Juros baixos mudam dinâmica no câmbio

    Lucas Hirata | De São Paulo

    Os Juros mais baixos abrem caminho para uma nova dinâmica no mercado de Câmbio, que deve contar menos com o efeito da entrada de capital de curto prazo. A redução desse fluxo – direcionado pelas taxas tradicionalmente altas no país – já foi percebida em 2017 e ajudou a explicar a leve desvalorização cambial observada no período.

    Segundo estudo preparado pelo Departamento Econômico do Santander, é possível atribuir à redução agressiva da Selic ao longo do ano parte da depreciação cambial observada num período em que uma série de fatores apontavam para o fortalecimento da divisa brasileira. O real terminou o ano passado com perda de 1,90% contra o dólar. Já um dos principais modelos do banco indicava que a moeda poderia ter ganhado até 11%, com base na queda da divisa americana ante as principais moedas globais, na alta das commodities, na redução do prêmio de risco e na melhora das contas externas do Brasil.

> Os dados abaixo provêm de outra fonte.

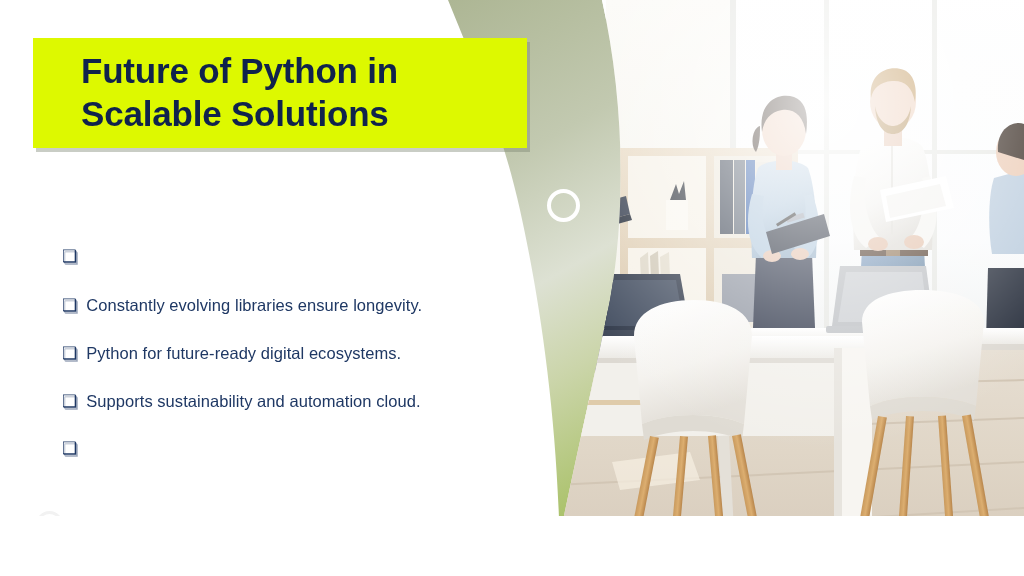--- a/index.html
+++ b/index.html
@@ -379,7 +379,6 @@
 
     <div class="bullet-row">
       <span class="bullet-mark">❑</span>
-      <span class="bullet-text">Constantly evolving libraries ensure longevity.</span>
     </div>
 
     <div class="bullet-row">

    Com a menor expectativa de rentabilidade, o fluxo de curto prazo entrou no território negativo nos últimos anos. Segundo levantamento do Santander, houve saída de capital de cerca de US$ 30 bilhões nos 12 meses até outubro de 2017, relativos a operações de curto prazo destinadas principalmente a renda fixa. Volume que contrasta com a entrada de US$ 61 bilhões em 2014, pico mais recente. Já componentes menos voláteis da balança de pagamentos continuam a registrar fluxo positivo: o saldo era de US$ 51 bilhões nos 12 meses até outubro de 2017, devido, principalmente, ao aumento do investimento estrangeiro direto e à queda do Déficit da conta corrente.

    O que explica essa nova dinâmica é que, com a redução da distância entre a taxa de Juros local e a externa, fica menor a atratividade das operações de “carry trade”, em que o investidor capta recursos a taxas mais baixas em mercados globais para aplicar em outras praças, a taxas mais elevadas. Desde 2009, o prêmio esperado para investimento no mercado interno contra o externo, em produtos de renda fixa de cinco anos, oscilava em torno de 6%. Agora, essa medida foi reduzida para o intervalo de 3% a 4%.

    “Está acontecendo uma mudança de paradigma na economia brasileira; pela primeira vez temos uma política monetária expansionista o suficiente para contrair o prêmio esperado aqui”, diz o economista-chefe do Santander Brasil, Mauricio Molon. Agora em níveis mais próximos dos padrões internacionais, os Jurosganham peso no Câmbio. “Antes, os movimentos de Juros não faziam muita diferença no Câmbio porque o prêmio local era muito elevado”, afirma.

    A redução do fluxo de curto prazo não significa, necessariamente, algo negativo para a economia brasileira, na avaliação do economista. Isso porque as contas externas estão mais robustas e a dependência de capital de curto prazo diminuiu, deixando o país menos exposto a mudanças de humor lá fora. “Mesmo com essa transição, o Brasil está menos vulnerável porque estamos abrindo mão da necessidade de capital de curto prazo”, acrescenta.

    Para 2018, persiste a leitura de que esse fluxo se manterá negativo diante de uma Selic ainda mais baixa. A Taxa Básica de Juros deve cair de 7% para 6,75% em fevereiro, permanecendo assim até 2019, de acordo com a estimativa no Santander Brasil. O dólar, por sua vez, deve terminar o ano de 2018 em R$ 3,50 ante o nível atual de R$ 3,23.

    Por ora, o Câmbio ainda conta um cenário externo favorável para a tomada de riso e uma trégua na cena política brasileira. Na primeira semana de 2018, o dólar acumulou queda de 2,44%, sendo cotado a R$ 3,2327. Considerando apenas as quatro sessões iniciais dos últimos anos, este foi o maior recuo desde o começo de 2009, quando a moeda caiu 4,02%.

    No entanto, grande parte das variáveis aponta para dólar mais forte e depreciação do real no ano, de acordo com Molon. O risco-país deve ser afetado por incertezas eleitorais enquanto a recuperação da atividade tende a elevar o Déficit em conta corrente. Lá fora, a desaceleração da economia chinesa coloca em risco a valorização de commodities enquanto o aperto monetário nos EUA deve pressionar o dólar.

    Com a redução do diferencial de Juros, outro impacto no mercado é a queda do custo das operações de proteção contra oscilações da moeda, o hedge cambial. Ao longo de 2018, na avaliação de Molon, será observado um crescimento da utilização do hedge pelas empresas. E conforme isso se concretiza, os bancos – que oferecem a proteção – precisam fazer a contrapartida do negócio e aumentar suas posições no exterior, intensificando o fluxo negativo de capital. “As incertezas eleitorais podem afetar a demanda por hedge conforme as empresas buscam alternativas no mercado”, explica.